(INPUT DATA)

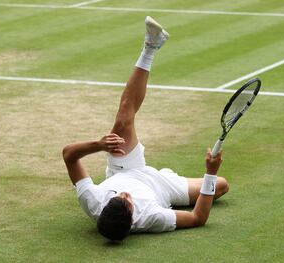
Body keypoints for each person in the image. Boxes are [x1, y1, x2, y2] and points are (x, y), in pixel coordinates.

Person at [62, 16, 229, 241]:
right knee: (220, 186)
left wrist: (99, 145)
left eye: (115, 197)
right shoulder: (152, 218)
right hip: (162, 188)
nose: (123, 194)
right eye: (127, 199)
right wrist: (210, 172)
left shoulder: (93, 202)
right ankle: (172, 176)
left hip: (124, 168)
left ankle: (151, 45)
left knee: (122, 119)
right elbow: (198, 218)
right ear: (133, 218)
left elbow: (69, 155)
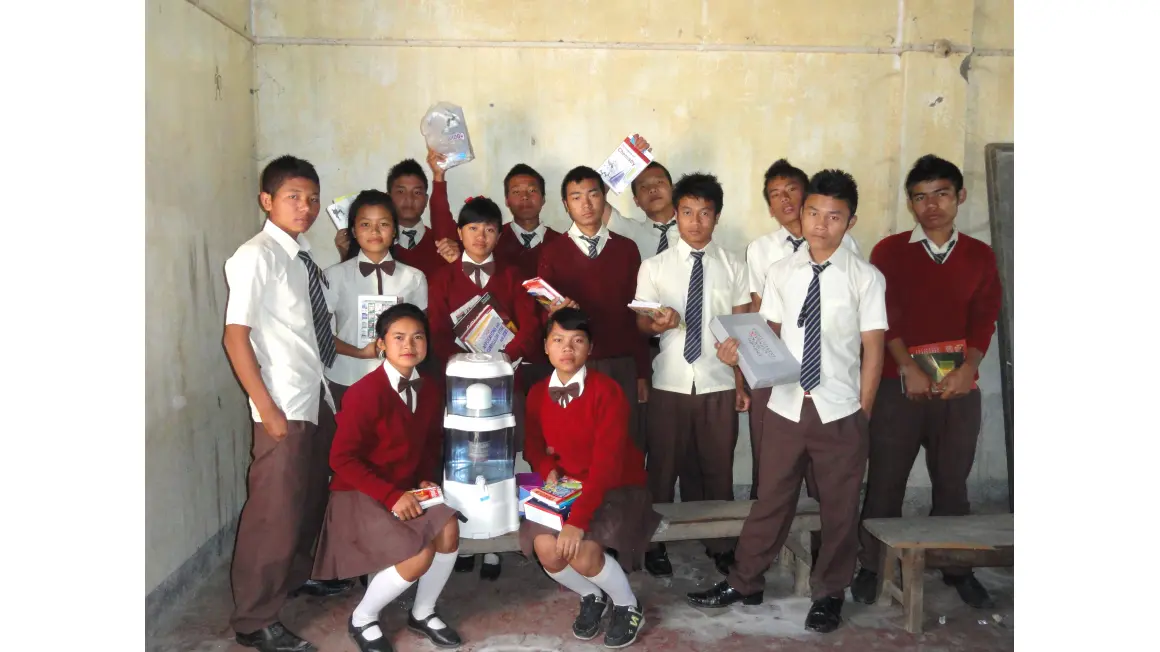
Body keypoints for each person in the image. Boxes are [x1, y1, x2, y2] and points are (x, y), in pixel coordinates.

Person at [687, 169, 886, 635]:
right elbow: (767, 336)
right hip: (785, 406)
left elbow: (873, 351)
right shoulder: (781, 272)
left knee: (839, 508)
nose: (820, 224)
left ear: (850, 222)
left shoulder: (865, 278)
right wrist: (737, 352)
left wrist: (862, 414)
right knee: (770, 499)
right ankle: (745, 581)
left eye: (833, 216)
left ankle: (829, 593)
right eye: (814, 212)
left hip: (839, 410)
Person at [851, 154, 1002, 609]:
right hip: (899, 387)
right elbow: (883, 315)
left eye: (941, 194)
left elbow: (985, 317)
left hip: (958, 387)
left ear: (960, 196)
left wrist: (969, 368)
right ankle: (873, 565)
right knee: (885, 483)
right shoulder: (889, 251)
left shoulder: (979, 255)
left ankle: (956, 567)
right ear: (910, 203)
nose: (931, 205)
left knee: (953, 484)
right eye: (920, 197)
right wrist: (906, 366)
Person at [222, 155, 352, 652]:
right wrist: (268, 408)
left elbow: (309, 334)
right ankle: (254, 619)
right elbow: (236, 337)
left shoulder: (301, 258)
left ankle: (296, 577)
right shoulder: (256, 256)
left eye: (312, 198)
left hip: (314, 396)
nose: (306, 207)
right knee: (273, 513)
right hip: (283, 403)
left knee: (307, 500)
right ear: (267, 200)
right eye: (294, 197)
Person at [313, 304, 464, 652]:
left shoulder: (429, 389)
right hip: (361, 492)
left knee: (449, 528)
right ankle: (363, 618)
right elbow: (341, 459)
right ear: (381, 344)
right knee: (419, 554)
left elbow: (430, 444)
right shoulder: (364, 392)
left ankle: (423, 612)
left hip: (404, 488)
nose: (409, 345)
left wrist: (425, 479)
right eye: (399, 337)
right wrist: (391, 496)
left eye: (418, 337)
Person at [633, 172, 750, 578]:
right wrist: (657, 323)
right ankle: (655, 544)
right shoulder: (654, 267)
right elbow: (642, 324)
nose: (696, 222)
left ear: (717, 216)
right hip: (670, 381)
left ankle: (720, 543)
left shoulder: (734, 266)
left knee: (718, 469)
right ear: (676, 215)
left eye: (705, 213)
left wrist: (740, 383)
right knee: (662, 468)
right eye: (687, 212)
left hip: (719, 383)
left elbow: (740, 328)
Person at [522, 307, 661, 649]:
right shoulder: (537, 392)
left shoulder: (607, 392)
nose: (567, 349)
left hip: (614, 486)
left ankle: (628, 604)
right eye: (558, 340)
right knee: (546, 549)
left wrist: (577, 522)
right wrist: (547, 467)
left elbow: (606, 467)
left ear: (590, 348)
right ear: (546, 346)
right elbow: (533, 445)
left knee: (582, 552)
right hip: (566, 487)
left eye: (577, 341)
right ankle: (592, 595)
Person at [425, 195, 544, 581]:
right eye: (473, 228)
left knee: (498, 456)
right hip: (457, 385)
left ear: (498, 235)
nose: (481, 236)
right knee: (459, 458)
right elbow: (437, 331)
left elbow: (530, 326)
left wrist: (502, 360)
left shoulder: (512, 276)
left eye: (490, 229)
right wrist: (463, 364)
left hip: (504, 382)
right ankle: (461, 534)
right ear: (460, 233)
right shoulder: (442, 278)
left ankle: (493, 543)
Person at [536, 166, 650, 447]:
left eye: (593, 195)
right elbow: (542, 317)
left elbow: (638, 314)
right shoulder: (552, 252)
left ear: (604, 198)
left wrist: (641, 372)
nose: (586, 204)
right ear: (566, 205)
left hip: (621, 364)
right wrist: (554, 313)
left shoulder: (627, 249)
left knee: (624, 444)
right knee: (577, 445)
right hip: (573, 365)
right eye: (576, 197)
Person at [323, 190, 428, 410]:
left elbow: (421, 333)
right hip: (347, 377)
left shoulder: (414, 278)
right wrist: (360, 353)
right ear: (353, 231)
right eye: (365, 224)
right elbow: (319, 333)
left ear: (395, 230)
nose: (374, 231)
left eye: (383, 224)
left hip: (399, 379)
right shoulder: (334, 276)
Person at [335, 150, 461, 276]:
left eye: (417, 192)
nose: (409, 199)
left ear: (426, 199)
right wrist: (347, 255)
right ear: (389, 197)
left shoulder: (444, 244)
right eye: (401, 192)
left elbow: (441, 215)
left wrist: (439, 176)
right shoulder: (373, 242)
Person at [493, 163, 563, 282]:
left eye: (532, 190)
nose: (525, 197)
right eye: (516, 192)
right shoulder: (493, 240)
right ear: (507, 200)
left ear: (543, 198)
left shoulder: (561, 244)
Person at [605, 156, 679, 261]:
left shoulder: (697, 226)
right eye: (643, 186)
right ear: (636, 201)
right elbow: (595, 202)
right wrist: (625, 158)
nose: (652, 189)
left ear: (673, 190)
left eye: (659, 182)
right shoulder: (631, 232)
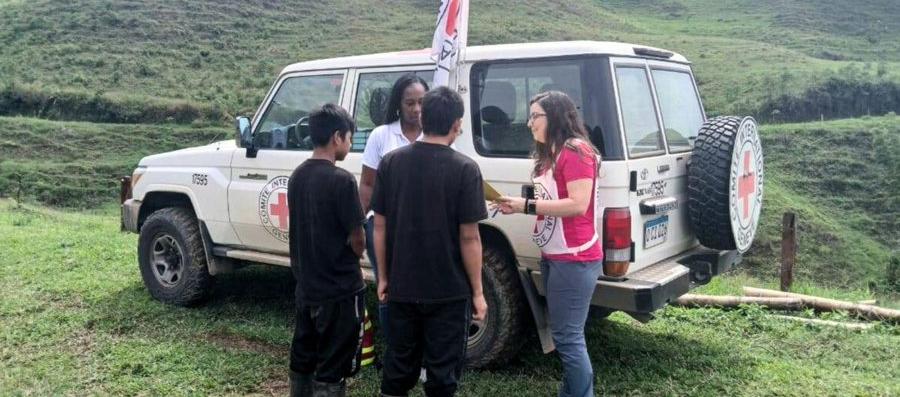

(End INPUT DATA)

HOW TO COMPLETE THIS TASK - Each entry above should be given again exactly, with its pictures omitted.

EXERCISE SOLUTION -
Body keypoints for each person in the image. Boxes are [x1, y1, x2, y2] and points are (x, y), in pixel coordinates.

Person at [62, 16, 229, 241]:
right knee: (220, 186)
left wrist: (99, 145)
left eye: (115, 197)
right shoulder: (152, 218)
right hip: (162, 188)
nose: (123, 194)
right eye: (127, 199)
right wrist: (210, 172)
left shoulder: (93, 202)
right ankle: (172, 176)
left hip: (124, 168)
left ankle: (151, 45)
left knee: (122, 119)
right elbow: (198, 218)
right ear: (133, 218)
left elbow: (69, 155)
Body keypoints for each person in the image. Boxes are [x1, y1, x2, y2] and points are (x, y), in pixel coordinates.

Person at [687, 169, 886, 635]:
right elbow: (767, 336)
right hip: (785, 406)
left elbow: (873, 351)
right shoulder: (781, 272)
left knee: (839, 508)
nose: (820, 224)
left ear: (850, 222)
left shoulder: (865, 278)
right wrist: (737, 352)
left wrist: (862, 414)
right knee: (770, 499)
right ankle: (745, 581)
left eye: (833, 216)
left ankle: (829, 593)
right eye: (814, 212)
left hip: (839, 410)
Person at [851, 154, 1002, 609]:
right hip: (899, 387)
right elbow: (883, 315)
left eye: (941, 194)
left elbow: (985, 317)
left hip: (958, 387)
left ear: (960, 196)
left wrist: (969, 368)
right ankle: (873, 565)
right knee: (885, 483)
right shoulder: (889, 251)
left shoulder: (979, 255)
left ankle: (956, 567)
right ear: (910, 203)
nose: (931, 205)
left knee: (953, 484)
right eye: (920, 197)
right wrist: (906, 366)
Person at [222, 155, 352, 652]:
right wrist: (268, 408)
left elbow: (309, 334)
right ankle: (254, 619)
right elbow: (236, 337)
left shoulder: (301, 258)
left ankle: (296, 577)
right shoulder: (256, 256)
left eye: (312, 198)
left hip: (314, 396)
nose: (306, 207)
right knee: (273, 513)
right hip: (283, 403)
left knee: (307, 500)
right ear: (267, 200)
right eye: (294, 197)
Person at [313, 304, 464, 652]:
left shoulder: (429, 389)
right hip: (361, 492)
left knee: (449, 528)
right ankle: (363, 618)
right elbow: (341, 459)
right ear: (381, 344)
right knee: (419, 554)
left elbow: (430, 444)
right shoulder: (364, 392)
left ankle: (423, 612)
left hip: (404, 488)
nose: (409, 345)
left wrist: (425, 479)
right eye: (399, 337)
right wrist: (391, 496)
left eye: (418, 337)
Person at [633, 172, 750, 578]:
right wrist: (657, 323)
right ankle: (655, 544)
right shoulder: (654, 267)
right elbow: (642, 324)
nose: (696, 222)
left ear: (717, 216)
right hip: (670, 381)
left ankle: (720, 543)
left shoulder: (734, 266)
left knee: (718, 469)
right ear: (676, 215)
left eye: (705, 213)
left wrist: (740, 383)
right knee: (662, 468)
right eye: (687, 212)
left hip: (719, 383)
left elbow: (740, 328)
Person at [522, 307, 661, 649]:
right shoulder: (537, 392)
left shoulder: (607, 392)
nose: (567, 349)
left hip: (614, 486)
left ankle: (628, 604)
right eye: (558, 340)
right knee: (546, 549)
left wrist: (577, 522)
right wrist: (547, 467)
left elbow: (606, 467)
left ear: (590, 348)
right ear: (546, 346)
right elbow: (533, 445)
left knee: (582, 552)
right hip: (566, 487)
left eye: (577, 341)
right ankle: (592, 595)
Person at [425, 195, 544, 581]:
right eye: (473, 228)
left knee: (498, 456)
right hip: (457, 385)
left ear: (498, 235)
nose: (481, 236)
right knee: (459, 458)
right elbow: (437, 331)
left elbow: (530, 326)
left wrist: (502, 360)
left shoulder: (512, 276)
left eye: (490, 229)
right wrist: (463, 364)
left hip: (504, 382)
right ankle: (461, 534)
right ear: (460, 233)
right shoulder: (442, 278)
left ankle: (493, 543)
Person at [536, 166, 650, 447]:
left eye: (593, 195)
right elbow: (542, 317)
left elbow: (638, 314)
right shoulder: (552, 252)
left ear: (604, 198)
left wrist: (641, 372)
nose: (586, 204)
right ear: (566, 205)
left hip: (621, 364)
right wrist: (554, 313)
left shoulder: (627, 249)
left knee: (624, 444)
right knee: (577, 445)
right hip: (573, 365)
right eye: (576, 197)
Person at [323, 190, 428, 410]:
left elbow: (421, 333)
right hip: (347, 377)
left shoulder: (414, 278)
right wrist: (360, 353)
right ear: (353, 231)
right eye: (365, 224)
right elbow: (319, 333)
left ear: (395, 230)
nose: (374, 231)
left eye: (383, 224)
left hip: (399, 379)
right shoulder: (334, 276)
Person at [335, 150, 461, 276]:
left eye: (417, 192)
nose: (409, 199)
left ear: (426, 199)
right wrist: (347, 255)
right ear: (389, 197)
left shoulder: (444, 244)
right eye: (401, 192)
left elbow: (441, 215)
left wrist: (439, 176)
right shoulder: (373, 242)
Person at [493, 163, 563, 282]:
left eye: (532, 190)
nose: (525, 197)
right eye: (516, 192)
right shoulder: (493, 240)
right ear: (507, 200)
left ear: (543, 198)
left shoulder: (561, 244)
Person at [605, 156, 679, 261]:
left shoulder: (697, 226)
right eye: (643, 186)
right ear: (636, 201)
right elbow: (595, 202)
right wrist: (625, 158)
nose: (652, 189)
left ear: (673, 190)
left eye: (659, 182)
right shoulder: (631, 232)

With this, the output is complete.